**Задания для выполнения**
- a) Ответьте на вопросы по тексту о кризисе постиндустриального общества:
(i) Чем текст объясняет то, что индустриальное общество смогло преодолеть свои кризисы роста?
(ii) Что названо единственным лекарством от агрессивной войны?
(iii) Реализацией какого принципа станет сочетание противостояния социокультурной реакционности «ватника» с признанием правомерности его экономических претензий?
- b) Воспроизведите дословно фрагмент текста о кризисе постиндустриального общества, который открывается словами «Бывают ситуации, когда» и завершается словами «возможен и нужен.».

**Изучаемый текст**
══════════════════════════════

Это первый серьезный кризис постиндустриального общества, кризис его становления. Индустриальное общество смогло преодолеть свои кризисы роста и не погибнуть на своей ранней стадии в первую очередь потому, что его основные классы сумели овладеть искусством достижения социального компромисса, научились обуздывать свой классовый эгоизм и классовую спесь, оказались способны к социальной солидарности. В результате удалось смягчить даже такое неустранимое противоречие, как противоречие между теми, кто производит прибавочный продукт, и теми, кто его распределяет. Если бы этого не удалось, вся Западная цивилизация могла провалиться в самый мрачный тоталитаризм вроде сталинско-гитлеровского.
Это противоречие, хотя и в подмороженном виде, продолжает существовать в обществе постиндустриальном. Более того, нет никакой гарантии, что оно вновь не обострится. Особенно, если класс, занятый в интеллектуальном производстве, в своем противостоянии классу, занятому в материальном производстве, будет откровенно солидаризироваться с теми, кто занят исключительно распределением прибавочного продукта.
Остановить контрнаступление архаики на цивилизацию удастся лишь в том случае, если "креативный класс" научится находить общий язык с "ватниками" Уралвагонзавода. На почве противостояния тем, кто занят исключительно распределением прибавочного продукта. Если "креативный класс" сможет сочетать бескомпромиссное противостояние социокультурной реакционности "ватника" с признанием правомерности его экономических претензий. Это, кстати, и будет реализацией принципа "права человека для всех".
Бывают ситуации, когда диалог с "ватниками" становится невозможен. Это когда "ватники" впадают в великодержавно-шовинистический транс и устраивают агрессивную войну. На войне действуют законы войны, диалог исключающие. Единственное лекарство от агрессивной войны – поражение в войне. Во всех остальных случаях диалог возможен и нужен.
И не стоит забывать, что сколь бы велико ни было в современной экономике значение создателей новых технологий, чтобы они питались, одевались и пользовались своими компьютерами, нужны те, кто эти технологии будет применять. Руками. Кризис роста постиндустриального общества может быть преодолен только интеграцией в него классов, игравших основную роль в производстве на предыдущем технологическом этапе. Так же, как был преодолен кризис роста индустриального общества. Российский "креативный класс", похоже, пока до этого понимания не дорос. Посмотрим, получится ли это у американского "креативного класса".

══════════════════════════════

**Исходные данные**
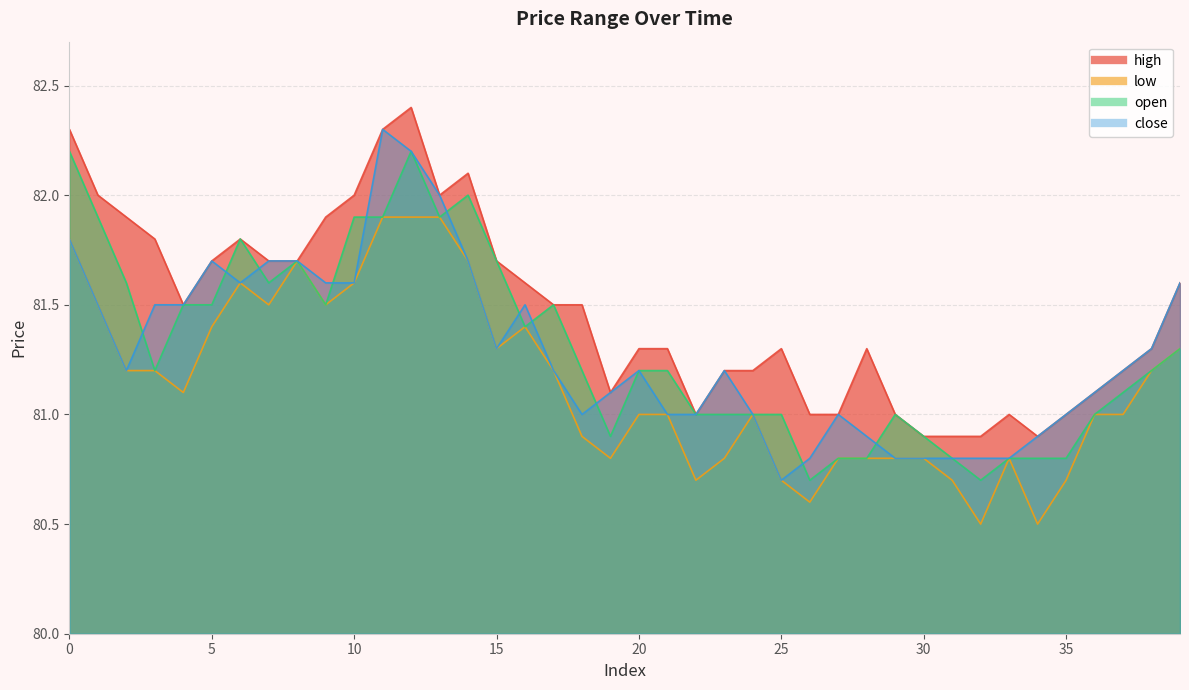

Which series changed the most between 2 and 28?

open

══════════════════════════════

**Ответы к упражнению**
- a)
(i) Его основные классы сумели овладеть искусством достижения социального компромисса, научились обуздывать свой классовый эгоизм и классовую спесь и оказались способны к социальной солидарности.
(ii) Поражение в войне.
(iii) Принципа «права человека для всех».

- b)
Бывают ситуации, когда диалог с "ватниками" становится невозможен. Это когда "ватники" впадают в великодержавно-шовинистический транс и устраивают агрессивную войну. На войне действуют законы войны, диалог исключающие. Единственное лекарство от агрессивной войны – поражение в войне. Во всех остальных случаях диалог возможен и нужен.